▸ Given data
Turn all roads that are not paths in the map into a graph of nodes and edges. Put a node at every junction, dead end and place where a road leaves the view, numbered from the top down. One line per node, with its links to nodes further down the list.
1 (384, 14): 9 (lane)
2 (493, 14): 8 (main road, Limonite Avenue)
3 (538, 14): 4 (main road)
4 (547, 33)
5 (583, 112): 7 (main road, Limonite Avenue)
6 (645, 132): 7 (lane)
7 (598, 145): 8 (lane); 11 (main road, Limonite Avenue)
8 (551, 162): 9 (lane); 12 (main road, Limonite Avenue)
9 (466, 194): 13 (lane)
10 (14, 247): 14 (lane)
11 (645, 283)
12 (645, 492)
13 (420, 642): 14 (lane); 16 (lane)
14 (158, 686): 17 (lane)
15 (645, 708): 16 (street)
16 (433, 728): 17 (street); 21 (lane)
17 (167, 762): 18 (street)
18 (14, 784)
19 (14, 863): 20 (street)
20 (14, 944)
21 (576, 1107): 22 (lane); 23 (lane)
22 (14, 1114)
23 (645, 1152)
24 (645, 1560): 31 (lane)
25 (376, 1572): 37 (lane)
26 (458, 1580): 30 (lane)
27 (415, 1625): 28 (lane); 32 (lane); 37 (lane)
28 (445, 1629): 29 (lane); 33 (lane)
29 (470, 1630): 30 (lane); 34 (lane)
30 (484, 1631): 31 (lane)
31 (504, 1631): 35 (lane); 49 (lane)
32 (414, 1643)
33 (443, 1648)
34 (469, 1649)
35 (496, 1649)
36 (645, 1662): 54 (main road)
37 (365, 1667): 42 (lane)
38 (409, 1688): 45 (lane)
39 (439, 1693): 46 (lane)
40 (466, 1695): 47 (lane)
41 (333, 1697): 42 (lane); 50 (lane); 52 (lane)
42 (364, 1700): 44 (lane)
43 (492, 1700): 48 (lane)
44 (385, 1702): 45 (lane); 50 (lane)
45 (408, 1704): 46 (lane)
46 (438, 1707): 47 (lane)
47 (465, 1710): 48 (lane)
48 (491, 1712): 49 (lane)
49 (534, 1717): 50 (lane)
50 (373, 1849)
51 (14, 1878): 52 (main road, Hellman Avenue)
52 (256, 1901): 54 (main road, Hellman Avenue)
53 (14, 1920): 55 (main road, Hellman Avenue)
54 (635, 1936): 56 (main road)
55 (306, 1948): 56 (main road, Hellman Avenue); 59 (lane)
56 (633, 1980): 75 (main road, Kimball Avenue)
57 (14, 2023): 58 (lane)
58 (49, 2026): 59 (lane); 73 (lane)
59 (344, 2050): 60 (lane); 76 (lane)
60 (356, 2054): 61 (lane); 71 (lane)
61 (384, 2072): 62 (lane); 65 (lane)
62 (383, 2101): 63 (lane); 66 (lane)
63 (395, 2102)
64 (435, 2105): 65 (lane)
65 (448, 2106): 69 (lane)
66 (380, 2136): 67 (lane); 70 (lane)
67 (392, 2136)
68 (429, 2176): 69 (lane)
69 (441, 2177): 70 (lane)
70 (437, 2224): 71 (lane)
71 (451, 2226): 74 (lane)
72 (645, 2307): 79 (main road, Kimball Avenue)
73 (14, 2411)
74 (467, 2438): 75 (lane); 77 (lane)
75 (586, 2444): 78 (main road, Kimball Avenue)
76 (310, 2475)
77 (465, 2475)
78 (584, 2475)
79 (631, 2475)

▸ Work to be completed
Repeating the listing in full, word for word, is the required output.

▸ Task answer
Turn all roads that are not paths in the map into a graph of nodes and edges. Put a node at every junction, dead end and place where a road leaves the view, numbered from the top down. One line per node, with its links to nodes further down the list.
1 (384, 14): 9 (lane)
2 (493, 14): 8 (main road, Limonite Avenue)
3 (538, 14): 4 (main road)
4 (547, 33)
5 (583, 112): 7 (main road, Limonite Avenue)
6 (645, 132): 7 (lane)
7 (598, 145): 8 (lane); 11 (main road, Limonite Avenue)
8 (551, 162): 9 (lane); 12 (main road, Limonite Avenue)
9 (466, 194): 13 (lane)
10 (14, 247): 14 (lane)
11 (645, 283)
12 (645, 492)
13 (420, 642): 14 (lane); 16 (lane)
14 (158, 686): 17 (lane)
15 (645, 708): 16 (street)
16 (433, 728): 17 (street); 21 (lane)
17 (167, 762): 18 (street)
18 (14, 784)
19 (14, 863): 20 (street)
20 (14, 944)
21 (576, 1107): 22 (lane); 23 (lane)
22 (14, 1114)
23 (645, 1152)
24 (645, 1560): 31 (lane)
25 (376, 1572): 37 (lane)
26 (458, 1580): 30 (lane)
27 (415, 1625): 28 (lane); 32 (lane); 37 (lane)
28 (445, 1629): 29 (lane); 33 (lane)
29 (470, 1630): 30 (lane); 34 (lane)
30 (484, 1631): 31 (lane)
31 (504, 1631): 35 (lane); 49 (lane)
32 (414, 1643)
33 (443, 1648)
34 (469, 1649)
35 (496, 1649)
36 (645, 1662): 54 (main road)
37 (365, 1667): 42 (lane)
38 (409, 1688): 45 (lane)
39 (439, 1693): 46 (lane)
40 (466, 1695): 47 (lane)
41 (333, 1697): 42 (lane); 50 (lane); 52 (lane)
42 (364, 1700): 44 (lane)
43 (492, 1700): 48 (lane)
44 (385, 1702): 45 (lane); 50 (lane)
45 (408, 1704): 46 (lane)
46 (438, 1707): 47 (lane)
47 (465, 1710): 48 (lane)
48 (491, 1712): 49 (lane)
49 (534, 1717): 50 (lane)
50 (373, 1849)
51 (14, 1878): 52 (main road, Hellman Avenue)
52 (256, 1901): 54 (main road, Hellman Avenue)
53 (14, 1920): 55 (main road, Hellman Avenue)
54 (635, 1936): 56 (main road)
55 (306, 1948): 56 (main road, Hellman Avenue); 59 (lane)
56 (633, 1980): 75 (main road, Kimball Avenue)
57 (14, 2023): 58 (lane)
58 (49, 2026): 59 (lane); 73 (lane)
59 (344, 2050): 60 (lane); 76 (lane)
60 (356, 2054): 61 (lane); 71 (lane)
61 (384, 2072): 62 (lane); 65 (lane)
62 (383, 2101): 63 (lane); 66 (lane)
63 (395, 2102)
64 (435, 2105): 65 (lane)
65 (448, 2106): 69 (lane)
66 (380, 2136): 67 (lane); 70 (lane)
67 (392, 2136)
68 (429, 2176): 69 (lane)
69 (441, 2177): 70 (lane)
70 (437, 2224): 71 (lane)
71 (451, 2226): 74 (lane)
72 (645, 2307): 79 (main road, Kimball Avenue)
73 (14, 2411)
74 (467, 2438): 75 (lane); 77 (lane)
75 (586, 2444): 78 (main road, Kimball Avenue)
76 (310, 2475)
77 (465, 2475)
78 (584, 2475)
79 (631, 2475)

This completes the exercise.